Ictal and interictal respiratory abnormalities in neuron-specific Kcna1 cKO mice. A, Baseline measurements of interictal respiratory rate (breaths per min), tidal volume, and minute ventilation (vent) in WT, hemizygous Syn1-Cre (Cre), compound heterozygous Kcna1 floxed/null (fl/−), and neuron-specific Kcna1 cKO mice (cKO). B, Comparison between genotypes of respiratory variability, measured as the coefficient of variance of the inter-breath intervals.

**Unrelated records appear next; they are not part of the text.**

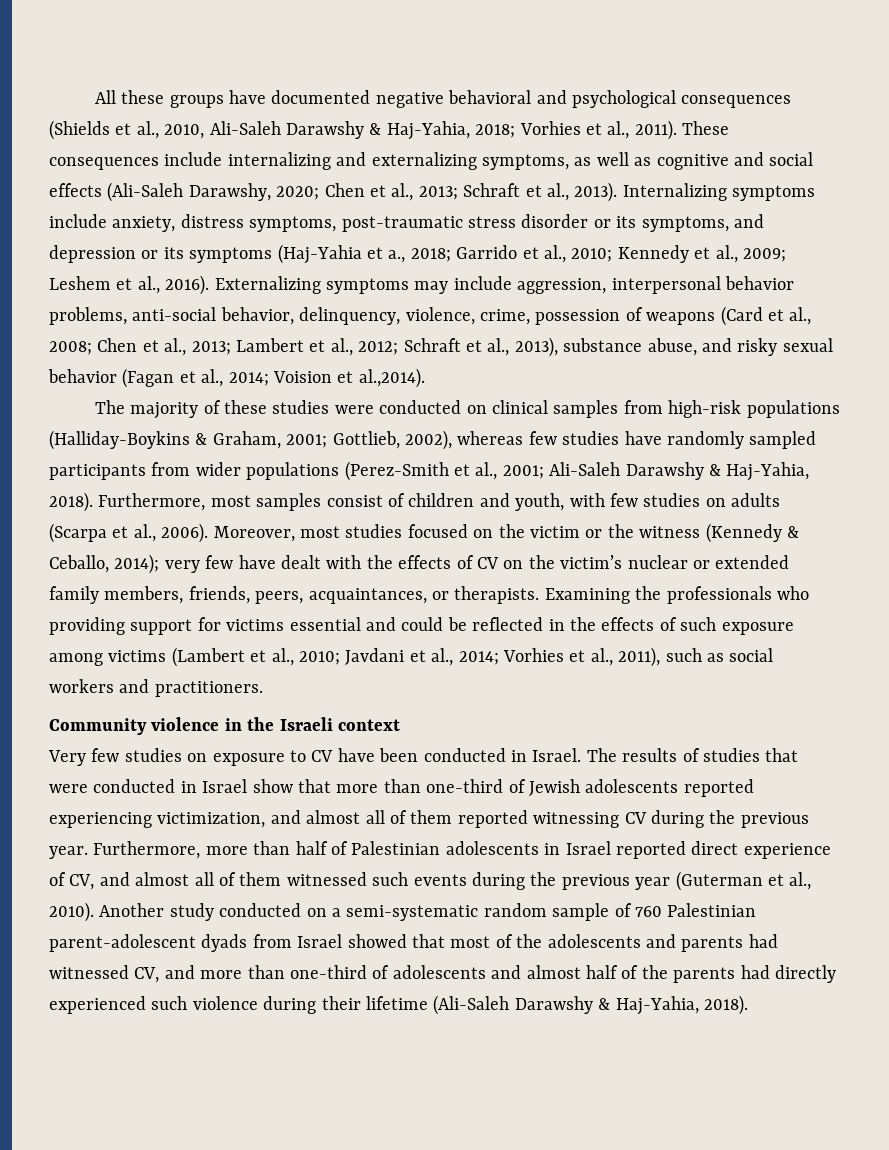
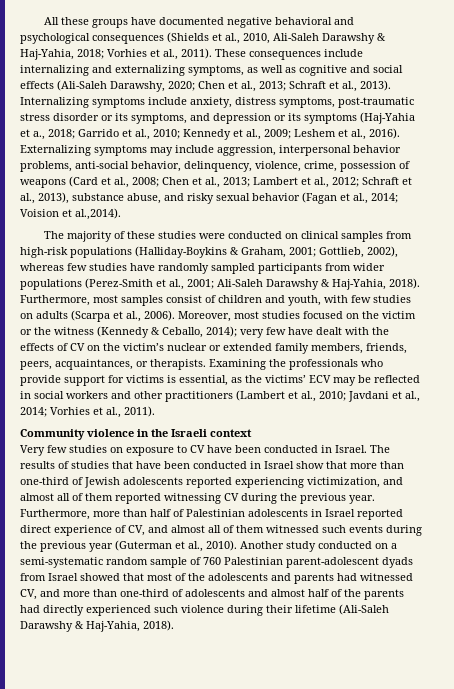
[49,617,125,635] providing -> [20,375,61,386] provide
[289,617,794,635] [49,650,167,666] essential and could be reflected in the effects of such exposure among victims -> [167,375,420,386] [20,391,233,402] is essential, as the victims’ ECV may be reflected in social workers and other practitioners
[618,647,774,667] [49,679,263,697] 2011), such as social workers and practitioners. -> [124,406,155,417] 2011).
[49,784,88,793] were -> [136,461,190,469] have been

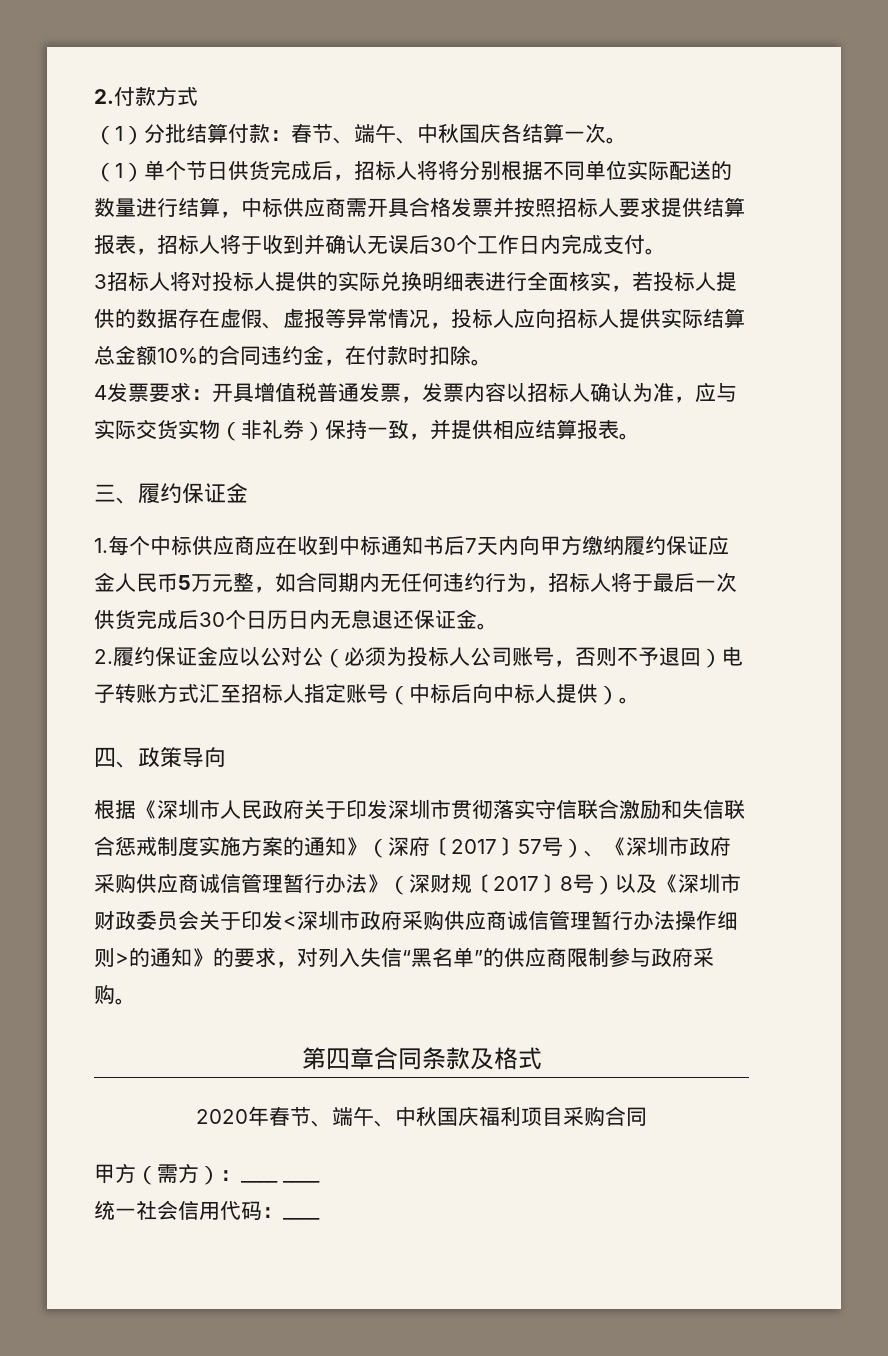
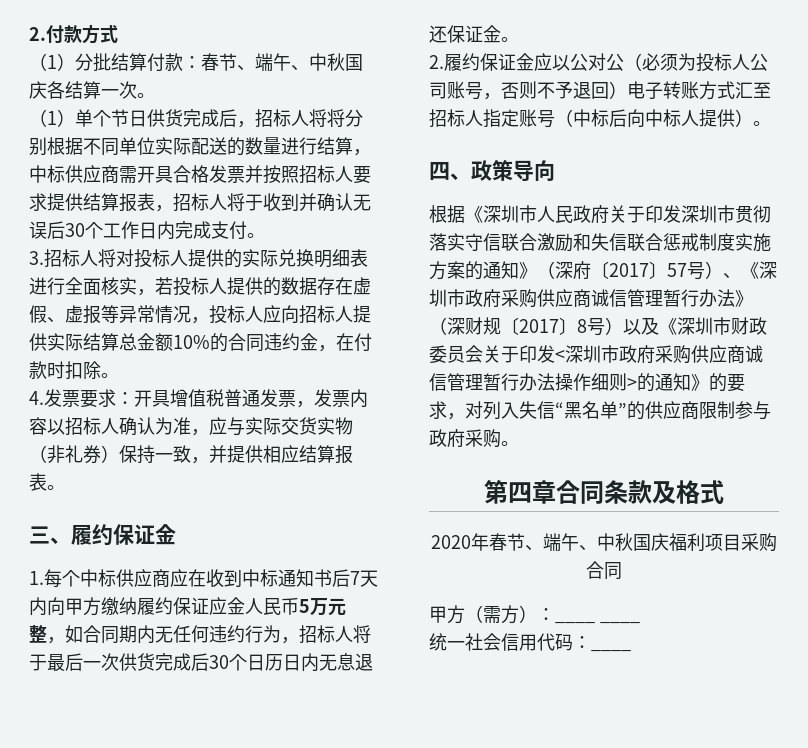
[94,274,107,289] 3 -> [29,251,44,265] 3.
[94,385,107,400] 4 -> [29,391,44,405] 4.

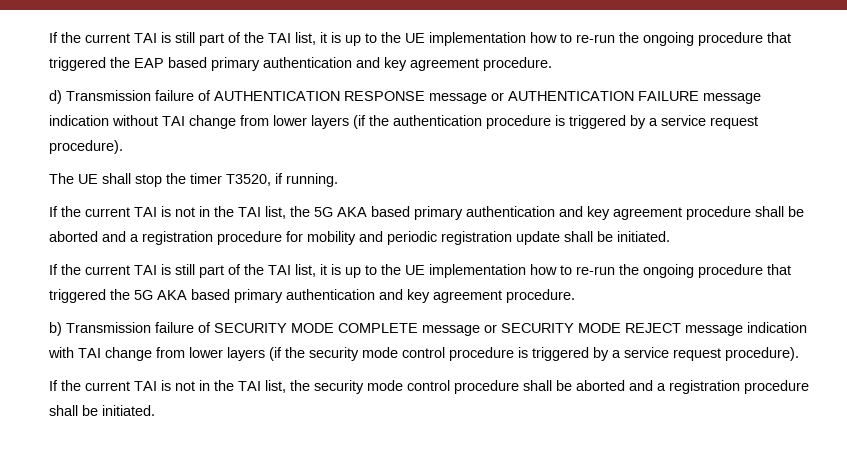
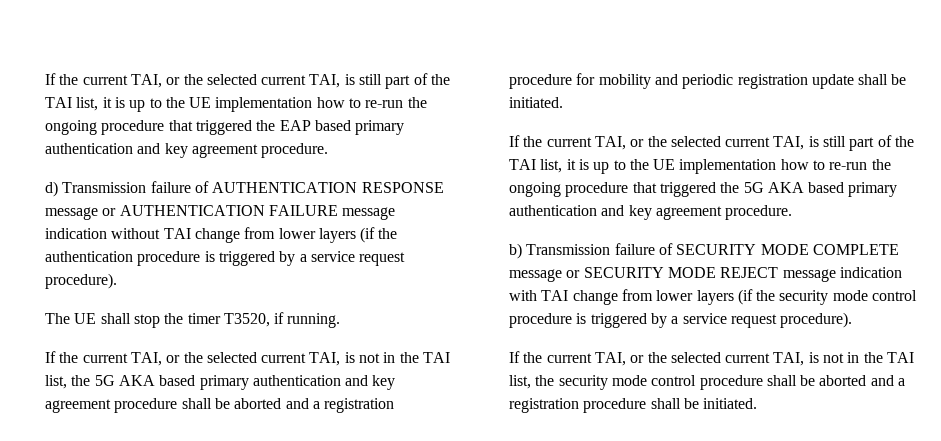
[48,32,157,43] If the current TAI -> [44,73,341,88] If the current TAI, or the selected current TAI,
[133,207,157,217] TAI -> [130,352,341,366] TAI, or the selected current TAI,
[133,265,157,275] TAI -> [594,136,805,150] TAI, or the selected current TAI,
[133,381,157,391] TAI -> [594,352,805,366] TAI, or the selected current TAI,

C-F, Quantification across genotypes of post-sigh apnea frequency (C), spontaneous apnea frequency (D), sigh frequency per hour (E), and percentage ratio of post-sigh apneas to total number of sighs (F). G, Representative recording of simultaneous EEG-Pleth-ECG activity during a seizure in a cKO mouse. Onset and termination of the seizure are indicated by dotted orange lines. Tachypnea (TP) occurs at seizure onset followed by hypopnea (HP) and hyperventilation (HV) with tachypnea, which develops into irregular ataxic (ATX) breathing that terminates at the end of the seizure. Hyperventilation with tachypnea is evident during the postictal period. Bradycardia (BC) occurs during the seizure but subsequent to tachypnea and hypopnea, suggesting the cardiac slowing may be triggered by brain-driven respiratory dysfunction. *P<0.05; **P<0.01 (1-way ANOVA; post-hoc Tukey test). ECG, electrocardiography; EEG, electroencephalography; Pleth, plethysmography. Vertical scale bars: 0.5 mV for EEG; 0.5 mL for pleth; 1 mV for ECG.